I have expanded theory adding more basics in classical syntactic approach. I added a new subsection

#### Set-theoretic models for a first-order theory in syntactic approach

The basic concept is of a structure for a first-order language $L$: a set $M$ together with an interpretation of $L$ in $M$. A theory is specified by a language and a set of sentences in $L$. An $L$-structure $M$ is a model of $T$ if for every sentence $\phi$ in $T$, its interpretation in $M$, $\phi^M$ is true (“$\phi$ holds in $M$”). We say that $T$ is consistent or satisfiable (relative to the universe in which we do model theory) if there exist at least one model for $T$ (in our universe).

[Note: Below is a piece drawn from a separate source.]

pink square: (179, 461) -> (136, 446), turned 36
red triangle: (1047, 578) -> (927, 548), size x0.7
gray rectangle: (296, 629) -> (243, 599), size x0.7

Two theories, $T_1$, $T_2$ are said to be equivalent if they have the same models.

Given a class $K$ of structures for $L$, there is a theory $Th(K)$ consisting of all sentences in $L$ which hold in every structure from $K$. Two structures $M$ and $N$ are elementary equivalent (sometimes written by equality $M=N$, sometimes said “elementarily equivalent”) if $Th(M)=Th(N)$, i.e. if they satisfy the same sentences in $L$. Any set of sentences which is equivalent to $Th(K)$ is called a set of axioms of $K$. A theory is said to be finitely axiomatizable if there exist a finite set of axioms for $K$.

A theory is said to be complete if it is equivalent to $Th(M)$ for some structure $M$.